Why does a fast page load time matter?

Most people who work day-to-day in digital marketing know that the inner workings of the Google PageRank Algorithm are mostly a complete mystery. Whether or not your webpage will appear on the SERP’s is decided by a mind-boggling 200+ factors.

Thankfully for us here at Mackerel Media, there are a number ranking factors under our control that the industry (almost) always agrees can make a difference to how your site will be ranked by Google. It’s likely that you’ve already optimised your site for keywords or authority-giving links, but have you thought about how important page speed is on today’s fast paced, on-demand and mobile-focused internet?

Web Pages are Bigger than Ever

According to a recent study, the average page served today is 3.5 times greater than in 2010 – a whopping 2.5MB of code, advertising, images, videos and other rich media that needs to be loaded onto your device before you can watch the latest viral cat video or discover which type of meatball you should be on Buzzfeed.

And while slow load times can be infuriating on desktop computers, on mobile devices page load time being anything less than instant can actually be damaging. Google itself shared data with the industry that suggested 75% of mobile device users would abandon a webpage if it takes longer than 5 seconds to load, and 79% of those dissatisfied customers won’t visit your site again. Ad blockers have been on the rise in no small part due to this particular problem, but that’s a blog for another day!

A Lesson from Google

Google certainly learnt this the hard way. During a Web 2.0 conference in 2006, Marissa Mayer highlighted that a 0.5 second increase in SERP load-time resulted in a 20% decrease in traffic. That’s right, half a second was enough for the worlds most visited webpage to lose a fifth of its traffic.

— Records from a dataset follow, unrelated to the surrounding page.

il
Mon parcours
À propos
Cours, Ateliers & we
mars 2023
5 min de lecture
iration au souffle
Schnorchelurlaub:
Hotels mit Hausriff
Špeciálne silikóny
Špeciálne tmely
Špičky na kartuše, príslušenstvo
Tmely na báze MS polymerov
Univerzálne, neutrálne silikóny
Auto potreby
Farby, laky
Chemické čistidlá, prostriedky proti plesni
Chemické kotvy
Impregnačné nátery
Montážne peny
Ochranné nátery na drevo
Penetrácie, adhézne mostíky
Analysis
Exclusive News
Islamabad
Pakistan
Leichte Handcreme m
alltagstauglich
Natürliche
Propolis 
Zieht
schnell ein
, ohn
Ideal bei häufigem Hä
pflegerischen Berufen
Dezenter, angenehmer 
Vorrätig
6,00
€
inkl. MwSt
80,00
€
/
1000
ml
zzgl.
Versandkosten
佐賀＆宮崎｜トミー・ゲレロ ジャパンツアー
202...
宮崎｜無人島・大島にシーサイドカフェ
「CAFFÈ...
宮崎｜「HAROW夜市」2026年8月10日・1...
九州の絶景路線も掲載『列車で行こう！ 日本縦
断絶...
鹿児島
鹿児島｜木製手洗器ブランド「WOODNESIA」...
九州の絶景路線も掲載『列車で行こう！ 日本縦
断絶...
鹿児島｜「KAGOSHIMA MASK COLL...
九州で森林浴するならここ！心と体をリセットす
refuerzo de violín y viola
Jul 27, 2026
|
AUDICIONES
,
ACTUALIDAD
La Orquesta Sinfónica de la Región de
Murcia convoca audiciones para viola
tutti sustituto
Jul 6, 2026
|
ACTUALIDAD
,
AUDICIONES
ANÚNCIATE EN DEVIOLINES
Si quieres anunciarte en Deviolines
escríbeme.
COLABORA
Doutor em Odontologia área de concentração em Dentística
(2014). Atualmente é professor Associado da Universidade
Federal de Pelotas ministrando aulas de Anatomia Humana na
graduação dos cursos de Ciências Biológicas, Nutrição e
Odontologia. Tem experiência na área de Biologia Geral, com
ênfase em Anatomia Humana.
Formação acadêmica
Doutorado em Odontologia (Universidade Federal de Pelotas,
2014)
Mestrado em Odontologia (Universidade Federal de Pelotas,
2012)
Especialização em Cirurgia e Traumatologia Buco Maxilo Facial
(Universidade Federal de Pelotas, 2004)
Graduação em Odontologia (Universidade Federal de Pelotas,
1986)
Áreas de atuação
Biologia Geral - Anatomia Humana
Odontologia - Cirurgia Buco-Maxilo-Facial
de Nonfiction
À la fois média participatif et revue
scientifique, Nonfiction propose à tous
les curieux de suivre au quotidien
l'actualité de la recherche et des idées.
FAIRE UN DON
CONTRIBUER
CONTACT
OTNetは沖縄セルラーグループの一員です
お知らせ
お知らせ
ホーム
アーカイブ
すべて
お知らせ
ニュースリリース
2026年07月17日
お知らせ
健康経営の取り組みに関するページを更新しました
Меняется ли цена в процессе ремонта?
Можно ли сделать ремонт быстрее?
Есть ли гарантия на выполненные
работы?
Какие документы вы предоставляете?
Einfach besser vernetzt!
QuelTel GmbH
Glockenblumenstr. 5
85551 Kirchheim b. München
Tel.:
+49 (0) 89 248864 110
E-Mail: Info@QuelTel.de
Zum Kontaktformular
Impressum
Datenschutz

If that wasn’t enough of a reason to make sure your webpage loads as fast as possible, then let me introduce you to the Gap of Death theory. This rightfully scary-sounding concept is the name given to the time between a webpage users load-time expectations and the actual time a page takes to load. For each additional second a user waits you can expect your conversion rate to drop by 7%, according to some research.

A 7% loss in conversions per second is a nightmare scenario for any business, especially ones that rely on e-commerce websites. Amazon.com techie Greg Linden blogged about the results of internal A/B testing that suggested even very small delays can result in substantial and costly drops in revenue”.

The Paid Search Contagion

While the effects of page speed are intricately tied to your organic performance, a slow load time can also affect your paid digital marketing efforts too… sorry. Right here in the AdWords support documents, we can see that “landing page experience” and specifically “landing page load time” can have an effect your overall AdRank – and in turn your average advertising costs and ad position.

Now that we know the damage a slow loading page can cause to a business, what can we do to increase page speed?

With desktop, the answer is to keep an eye out for bottle necks and reduce their impact – bloated web pages, poor hosting services, 301 redirect chains, analytics code, slow widgets and plug ins or incompatible media. If you suspect that your webpage load time is too high, these are the usual suspects.

AMP to the Rescue?

Mobile sites have a smarter answer – Accelerated Mobile Pages or AMP. The AMP Project is designed to give users a great mobile experience no matter what platform their mobile device is loading web pages from. In essence, AMP pages have found success by augmenting the HTML code that powers a web page and pre-loading as much content as possible using standardised formatting before the user ever clicks on a link. The result is a page which appears to load instantly.

Unsurprisingly, Google is a huge fan of AMP pages – even allowing web developers to identify their pages with SERP friendly discoverable <”amphtml”> tags. However, whilst take up has been quick and widespread, some in the industry who have worked with or have knowledge of the tool for a while are not entirely fulsome in their praise. One commentator reported a bug in AMP that apparently risks inflating Unique User counts four-fold which would cause enormous issues for major publishers. Others were concerned that AMP Pages ‘masked’ the publishers’ URL making it harder for users to either identify the publisher or share a link to the article, but to its credit Google responded by changing AMP behaviour to ameliorate the concern.

So what does all of this information teach us? Simply put, slowly loading web pages can reduce the likelihood of a user ever reaching your site, and massively decrease the chances of them completing one of your conversion goals if they do.

In the end, how well your online business channels perform is down to how quickly your pages load. As Marissa said in her 2006 Web 2.0 talk, “Users really respond to speed.”